Othello confuses the worlds of love and war from the very beginning of the play. As soon as he arrives to Cyprus, he greets Desdemona with the cry, “Oh my fair warrior!” (II.i.167). He uses the term fair to describe Desdemona’s light skin, which represents purity as well as beauty. However, calling Desdemona a warrior, rather than his wife or lover, is where readers first see Othello’s two worlds dangerously enmeshing.
Along with the fact that he is unable to keep his personal life separated from his career, Othello is a jealous man, and Iago wastes no time identifying this. After Iago suggests that Othello would become jealous of Cassio and suspicious of Desdemona, Othello responds by saying, “Think’st thou I’d make a life of jealousy, / To follow still the changes of the moon / With fresh suspicions? No! / ….The smallest fear or doubt of her revolt, / For she had eyes and chose me.” (III.iii.182-195). Othello continues and, in the same passage, says “No, Iago, / I’ll see before I doubt, when I doubt, prove, / And on the proof there is no more but this: / Away at once with love or jealousy!” (III.iii.195-198). In eighteen lines of verse, readers see Othello transform from a man who refuses to succumb to jealousy to a man who would trust a suspicion if there was evidence. A few scenes later, circumstantial as it may be, the handkerchief planted in Cassio's possession along with constant gossip is enough evidence for Othello.

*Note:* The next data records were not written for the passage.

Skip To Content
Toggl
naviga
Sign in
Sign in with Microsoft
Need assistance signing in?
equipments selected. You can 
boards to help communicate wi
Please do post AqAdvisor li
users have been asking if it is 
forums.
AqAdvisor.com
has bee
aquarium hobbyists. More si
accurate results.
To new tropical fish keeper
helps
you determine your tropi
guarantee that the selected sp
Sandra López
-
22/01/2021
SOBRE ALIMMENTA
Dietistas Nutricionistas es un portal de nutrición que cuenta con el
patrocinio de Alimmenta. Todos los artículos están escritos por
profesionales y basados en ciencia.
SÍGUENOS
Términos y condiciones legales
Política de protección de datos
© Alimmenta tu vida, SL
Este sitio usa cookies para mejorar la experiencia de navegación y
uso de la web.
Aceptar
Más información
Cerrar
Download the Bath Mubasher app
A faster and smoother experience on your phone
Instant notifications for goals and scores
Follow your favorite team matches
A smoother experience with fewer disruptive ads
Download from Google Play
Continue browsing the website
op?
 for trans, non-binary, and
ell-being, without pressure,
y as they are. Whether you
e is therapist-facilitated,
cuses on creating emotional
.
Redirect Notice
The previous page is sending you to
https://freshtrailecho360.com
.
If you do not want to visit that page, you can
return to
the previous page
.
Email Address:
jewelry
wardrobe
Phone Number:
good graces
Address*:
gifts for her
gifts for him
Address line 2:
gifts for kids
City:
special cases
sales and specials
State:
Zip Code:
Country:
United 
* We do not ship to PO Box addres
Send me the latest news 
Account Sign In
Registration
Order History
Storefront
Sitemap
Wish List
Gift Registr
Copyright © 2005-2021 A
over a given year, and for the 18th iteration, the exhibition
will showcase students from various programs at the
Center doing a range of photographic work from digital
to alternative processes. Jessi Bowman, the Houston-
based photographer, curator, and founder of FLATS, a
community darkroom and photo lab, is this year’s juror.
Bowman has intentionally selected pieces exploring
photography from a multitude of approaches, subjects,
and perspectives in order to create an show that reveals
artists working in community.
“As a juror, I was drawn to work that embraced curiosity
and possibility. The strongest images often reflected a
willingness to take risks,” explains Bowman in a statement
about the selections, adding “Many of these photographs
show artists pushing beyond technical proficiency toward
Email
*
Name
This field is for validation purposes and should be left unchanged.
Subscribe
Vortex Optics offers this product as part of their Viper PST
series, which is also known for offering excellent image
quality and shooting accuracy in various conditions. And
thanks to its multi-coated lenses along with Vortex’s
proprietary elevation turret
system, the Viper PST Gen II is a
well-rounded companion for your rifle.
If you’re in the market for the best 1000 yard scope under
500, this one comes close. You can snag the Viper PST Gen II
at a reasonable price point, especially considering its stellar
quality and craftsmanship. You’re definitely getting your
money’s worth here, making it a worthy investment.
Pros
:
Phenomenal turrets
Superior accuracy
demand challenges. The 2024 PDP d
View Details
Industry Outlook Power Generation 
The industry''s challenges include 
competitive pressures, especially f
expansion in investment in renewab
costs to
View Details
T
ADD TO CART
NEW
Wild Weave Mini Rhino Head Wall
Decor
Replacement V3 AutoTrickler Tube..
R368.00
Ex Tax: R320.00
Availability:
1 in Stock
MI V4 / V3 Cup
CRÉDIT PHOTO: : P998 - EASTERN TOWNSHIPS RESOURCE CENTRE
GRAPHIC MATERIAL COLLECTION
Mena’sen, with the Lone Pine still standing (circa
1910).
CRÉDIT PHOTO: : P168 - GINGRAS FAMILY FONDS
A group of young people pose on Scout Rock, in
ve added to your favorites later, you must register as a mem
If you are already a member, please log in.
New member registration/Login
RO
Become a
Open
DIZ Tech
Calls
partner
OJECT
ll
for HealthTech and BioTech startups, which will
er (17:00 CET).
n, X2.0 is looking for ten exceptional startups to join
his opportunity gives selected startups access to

Othello’s worst worries and concerns are apparently confirmed; he, the strong, manly, heroic general has been betrayed by Desdemona as a lover and dishonored by Cassio as a soldier. “I had been happy if the general camp, / Pioneers and all, had tasted her sweet body, / So I had nothing known. Oh, now forever / Farewell the / tranquil mind! Farewell content! / Farewell the plumèd troops and the big wars / That makes ambition virtue! Oh, farewell! / Farewell the neighing steed and the shrill trump, / The spirit-stirring drum, th' ear-piercing fife, / The royal banner, and all quality, / Pride, pomp, and circumstance of glorious war! / And O you mortal engines, whose rude throats / The immortal Jove’s dead clamors counterfeit, / Farewell! Othello’s occupation’s gone” (III.iii.355-377). Othello begins with saying that he would have rather had the whole military base have sex with Desdemona and not known about it than know. He then starts talking about horses, troops, trumpets, banners, cannons -all implements of war- and how they are all lost to him now that he knows he has been made a cuckold. Here, these components on the battlefield become symbols of Othello's sexuality. Othello is confused, jealous and angry; the solid man he was he is no longer, and by the end of Act 3, Scene 3, he is prepared to have Cassio killed and murder Desdemona.
A victim of his own ignorance, Othello is entangled in Iago's web of lies. His soldierly ways, unfortunately take over and he loses the ability to use common sense. As the action climaxes, he destroys Desdemona, their marriage, himself, and in a way, his reputation. By the end of the play, Othello’s reputation has been tainted, both as a husband and as a soldier. While Iago plays an important role in this, it is Othello's guileless and jealous nature and his reluctance to see himself as anything other than a soldier that ultimately destroys him.